Auch das Demokratieverständnis, das das gegenwärtige Staats- und Verfassungsdenken präge, habe „für bürgerschaftliches Engagement im Raum unterhalb der Ebene der organisierten Staatlichkeit kein theorieimmanentes Verständnis und keinen Platz“, so Nettesheim in seiner Stellungnahme. Bürgerinnen und Bürger würden vielfach auf wählende Akteure reduziert, die alle vier Jahre zur Wahlurne gehen und in der Zwischenzeit gut regiert werden. „Ein Demokratieverständnis, das den Staat als Leistungsträger einer individualistisch-selbstinteressierten Bourgeoisie gegenüberstellt, kann der Gemeinwohlerfüllung von unten keine funktionale Rolle zuweisen. Wenn sich demokratische Mitbestimmung auf die politische Steuerung und Kontrolle der Amtsträger der organisierten Staatlichkeit beschränkt, kann das Selbstverständnis von “citoyens„, die sich in der Verantwortung sehen, durch ein freiwilliges Engagement zum Gemeinwohl beizutragen, nicht abgebildet werden.“
„Der Staat kann nicht alles leisten“
„Der politische Mut festzustellen, dass der Staat nicht alles leisten kann“, sei in Deutschland eher unterentwickelt. Es lohne sich aber, auf eine Veränderung der bestehenden Sinnmuster hinzuarbeiten, um bürgerschaftliches Engagement in Deutschland zu stärken. Gefragt werden müsse, worin die Menschen den Wert eines solchen Engagements sehen. Vermutlich kämen dabei drei Aspekte gleichermaßen zum Tragen: Sinnstiftung, Stärkung des gesellschaftlichen Zusammenhalts und Entlastung des Staates. Die Verfassungsrechtswissenschaft müsse sich dann der Frage einer „angemessenen Aufgabenverteilung zwischen der Ebene der organisierten Staatlichkeit“ und der Konzeption eines Raumes zuwenden, in dem Gemeinwohlverwirklichung von Institutionen und Initiativen „von unten“ aus der Gesellschaft heraus betrieben werden könne.
„Die Staatsarchitektur muss in Denkmustern beschrieben werden, die neben der Ebene der organisierten Staatlichkeit und der Ebene selbstinteressierten Handelns der Menschen einen Raum bürgerschaftlichen Engagements vorsehen“, führte der Verfassungsrechtler aus. „Nicht schädlich wäre es, wenn in diesem Zusammenhang schon in der Grundbeschreibung deutlich gemacht würde, dass sich ein staatliches Gemeinwesen nicht von oben herab, sondern von unten heraus konstituiert.“
Er regte an, eine Bestimmung zum Bürgerschaftlichen Engagement in Art. 20 Abs. 2 oder in Art. 28 des Grundgesetzes aufzunehmen. „Eine Verfassungsbestimmung, die die konstitutionelle Funktion und den verfassungspolitischen Wert bürgerschaftlichen Engagements betont, könnte etwa folgenden Inhalt haben: Zum demokratischen Leben gehört das bürgerschaftliche Engagement.“ Dem Bereich des bürgerschaftlichen Engagements Verfassungsrang zuzuweisen sei einerseits ein wertstiftender und wertschätzender Akt.
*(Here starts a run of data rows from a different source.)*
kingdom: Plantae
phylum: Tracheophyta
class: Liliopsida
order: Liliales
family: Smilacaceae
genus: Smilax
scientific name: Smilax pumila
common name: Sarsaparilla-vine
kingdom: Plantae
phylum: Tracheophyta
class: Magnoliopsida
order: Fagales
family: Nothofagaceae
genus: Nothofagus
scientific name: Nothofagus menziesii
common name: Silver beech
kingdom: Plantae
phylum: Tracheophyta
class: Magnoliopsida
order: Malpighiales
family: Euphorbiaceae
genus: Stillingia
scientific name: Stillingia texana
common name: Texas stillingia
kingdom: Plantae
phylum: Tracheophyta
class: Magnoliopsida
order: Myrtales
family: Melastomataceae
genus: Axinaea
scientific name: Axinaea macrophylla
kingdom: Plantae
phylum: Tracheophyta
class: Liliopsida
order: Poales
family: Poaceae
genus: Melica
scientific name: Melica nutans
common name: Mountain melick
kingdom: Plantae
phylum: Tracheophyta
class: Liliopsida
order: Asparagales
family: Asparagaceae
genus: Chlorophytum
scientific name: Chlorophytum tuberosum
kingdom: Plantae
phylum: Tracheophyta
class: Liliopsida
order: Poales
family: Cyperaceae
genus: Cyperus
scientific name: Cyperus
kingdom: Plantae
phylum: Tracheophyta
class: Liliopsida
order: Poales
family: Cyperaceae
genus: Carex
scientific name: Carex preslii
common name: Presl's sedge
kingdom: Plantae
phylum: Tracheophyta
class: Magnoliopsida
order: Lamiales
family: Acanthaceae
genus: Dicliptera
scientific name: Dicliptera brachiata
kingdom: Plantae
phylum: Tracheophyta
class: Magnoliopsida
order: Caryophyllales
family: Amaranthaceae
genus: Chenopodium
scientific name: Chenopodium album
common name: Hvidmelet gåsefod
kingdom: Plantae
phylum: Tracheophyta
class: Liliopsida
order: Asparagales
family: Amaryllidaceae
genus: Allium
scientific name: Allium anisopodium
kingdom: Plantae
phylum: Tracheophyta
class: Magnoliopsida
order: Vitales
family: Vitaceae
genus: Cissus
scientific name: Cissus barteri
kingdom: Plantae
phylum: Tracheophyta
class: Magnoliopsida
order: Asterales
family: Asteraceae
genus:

Anderseits formuliere man damit auch „eine Verfassungserwartung an die Bürgerinnen und Bürger, die darauf hinausläuft, dass funktionierende Staatlichkeit auch den Einsatz für die “res publica„ verlangt“.
Schutz bürgerlicher Selbstorganisation
„Bürgerschaftliches Engagement gehört zu einem funktionierenden Gemeinwesen und zu einer funktionierenden Demokratie hinzu“, unterstrich auch Seniorprofessorin Dr. Annette Zimmer von der Westfälischen Wilhelms-Universität Münster. Es handele sich um eine in allen Lebensphasen und für die gesellschaftliche Integration zentrale Einrichtung. Handlungsleitende Fragestellung für Wissenschaft und Politik müsse sein, wie staatliche Verwaltung und engagierte Bürger ideal zusammenarbeiten und was der Staat dafür leisten könne. Vor allem müsse der Staat Bürgerschaftliches Engagement als einen Raum bürgerlicher Selbstorganisation schützen.
Zimmer warb dafür, sich den liberalen Blick auf diese selbstorganisierten Räume zu bewahren und nicht, wie in vielen Ländern, bürgerschaftliches Engagement staatlich einzukaufen. So würden in Russland ausgewählte Initiativen in die regionale governance integriert und gelenkt. Sie erinnerte daran, dass Engagement auch im privatwirtschaftlichen Bereich stattfinde, durch Unternehmen oder etwa, wenn sich Bürgerinnen und Bürger zur Bewältigung der Energiekrise zu Energiegenossenschaften zusammentäten oder, um andere Risiken zu teilen. Viele neue Formen einer Gemeinwirtschaft seien so im Entstehen begriffen.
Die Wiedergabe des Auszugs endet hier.